Puisque son fournisseur d'essence n'a pas à investir dans son commerce, M. Harvey soutient qu'il est en mesure de négocier une meilleure entente sur les profits du litre d'essence. Il avoue savoir de quoi il parle puisqu'il a déjà fait commerce sous les bannières Texaco, Esso, Pétro T et toutes appliquent un même modèle d'affaires.

Autre facteur important qui a pesé dans la balance, M. Harvey affirme qu'il faut aimer fréquenter le public, discuter avec les clients été comme hiver. « Je ne me verrais pas passer mes grandes journées dans mon garage à faire juste de la mécanique sans voir de clients. »

La décision de ses concurrents de cesser la distribution d'essence dans le secteur fait sentir ses effets sur son volume de vente, un phénomène qui le réjouit plus ou moins. « Ça me donne du volume, mais si j'en ai trop, j'aurai à embaucher du monde pour faire le service et là, ce ne sera plus payant ». Il est toutefois prévu que ses pompes puissent un jour être opérées en mode libre-service si le besoin se fait sentir.
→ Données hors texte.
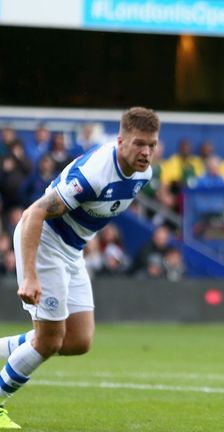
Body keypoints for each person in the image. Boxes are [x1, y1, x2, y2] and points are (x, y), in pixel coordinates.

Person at [0, 107, 160, 429]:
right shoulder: (94, 173)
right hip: (44, 240)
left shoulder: (145, 175)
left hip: (72, 250)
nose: (145, 152)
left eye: (152, 145)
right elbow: (33, 214)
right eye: (139, 143)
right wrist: (30, 274)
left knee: (77, 341)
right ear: (121, 140)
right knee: (48, 341)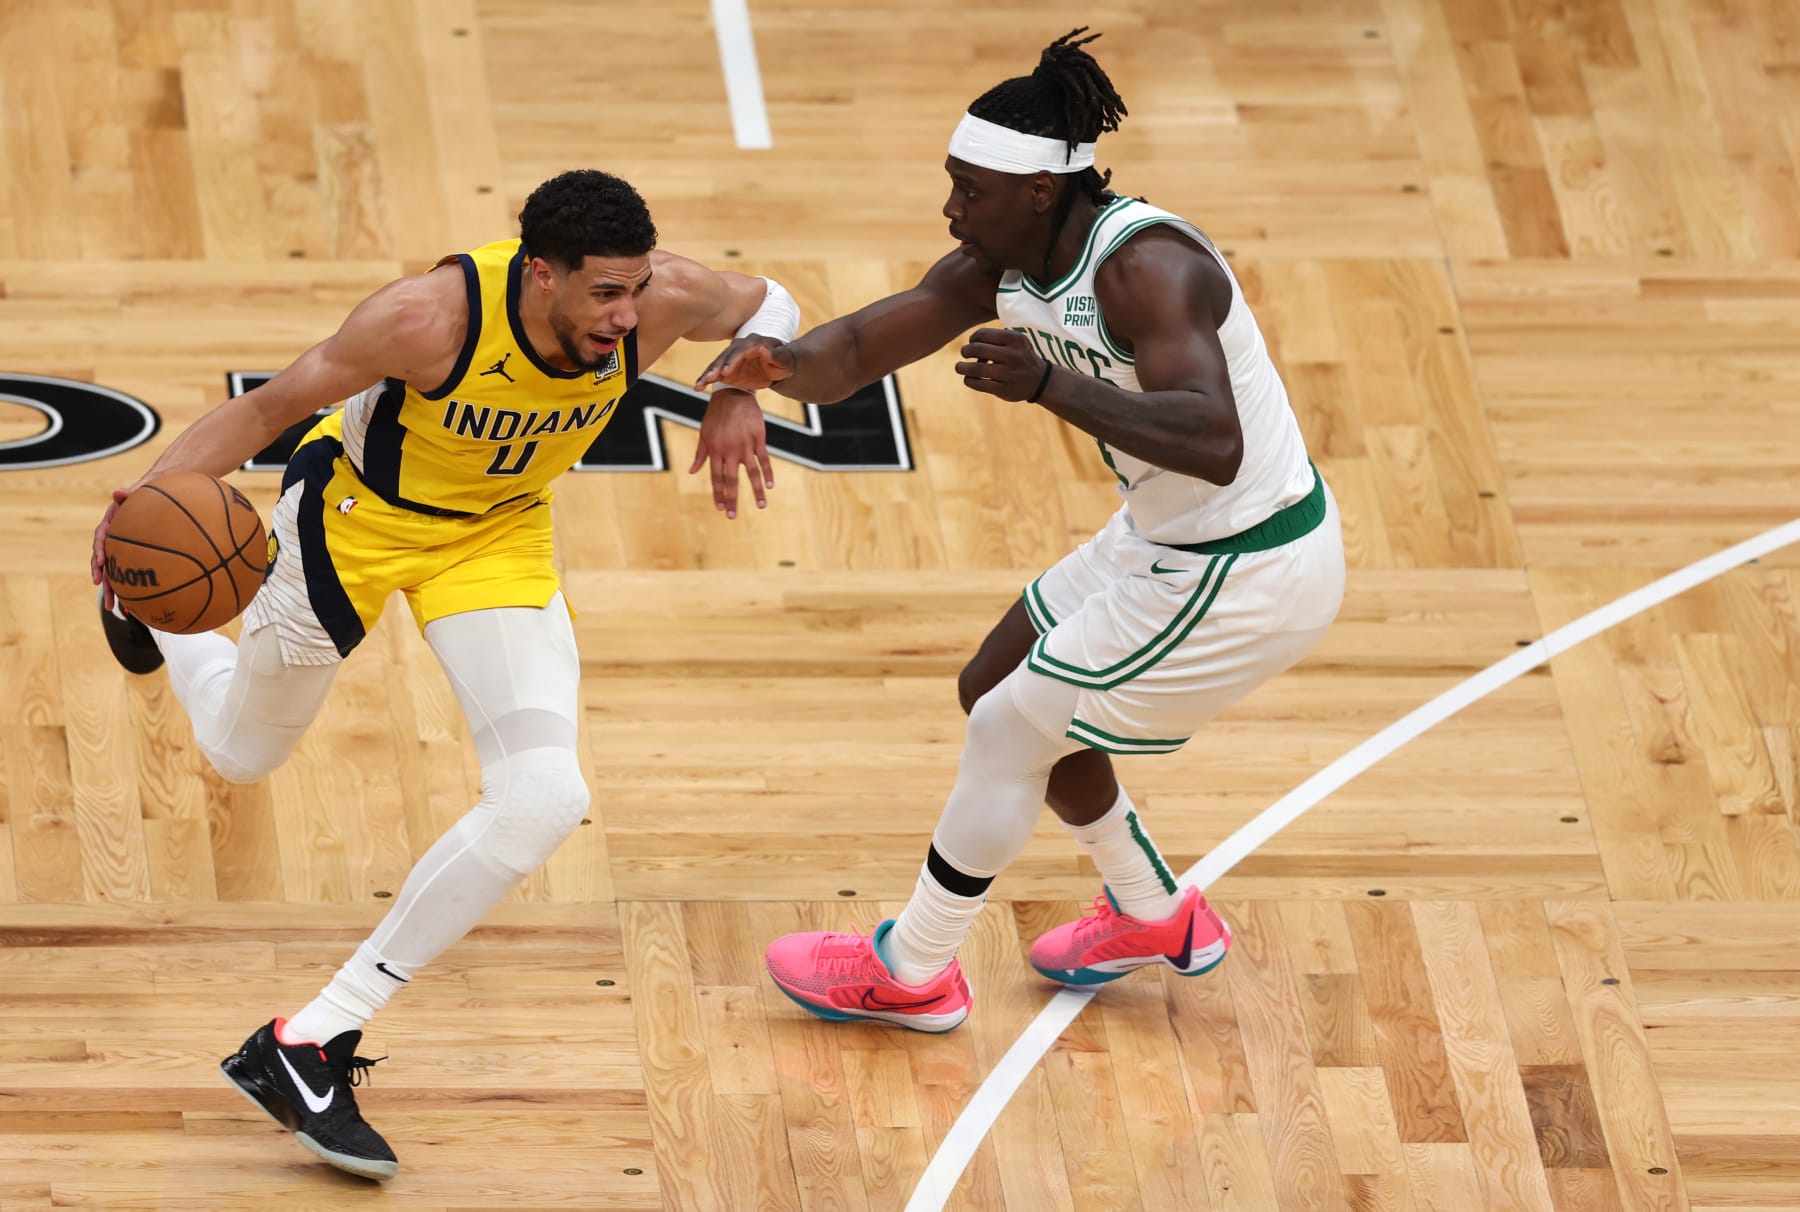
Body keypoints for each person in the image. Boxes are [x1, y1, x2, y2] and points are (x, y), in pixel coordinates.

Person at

M. Harvey croit que la diminution du nombre de stations-services est payante pour les pétrolières puisqu'elles ont à distribuer leur pétrole dans un moins grand nombre de points de vente, ce qui contribue à diminuer leurs frais. « Je vous prédis que, dans dix ans, on vendra uniquement de l'essence sur le boulevard Talbot. » o

Quelles sont les taxes payées sur un litre d'essence ?

Taxe d'accise sur l'essence : taxe fédérale établie selon un montant fixe et non comme un pourcentage. Elle est de 10 cents/litre.

Taxe sur les carburants : taxe québécoise établie selon un montant fixe. Elle est de 19,2 cents/litre. Cependant, cette taxe est réduite dans certaines régions frontalières, périphériques et spécifiques.

Taxe sur l'essence (Grand Montréal) : taxe perçue par le gouvernement du Québec et remise à l'Agence métropolitaine de transport (AMT) comme contribution au transport en commun. Il s'agit d'un montant fixe au litre, soit 3 cents.

TPS (Taxe sur les produits et services) et TVQ (Taxe de vente du Québec) : deux taxes à la consommation qui s'appliquent par-dessus toutes les autres taxes.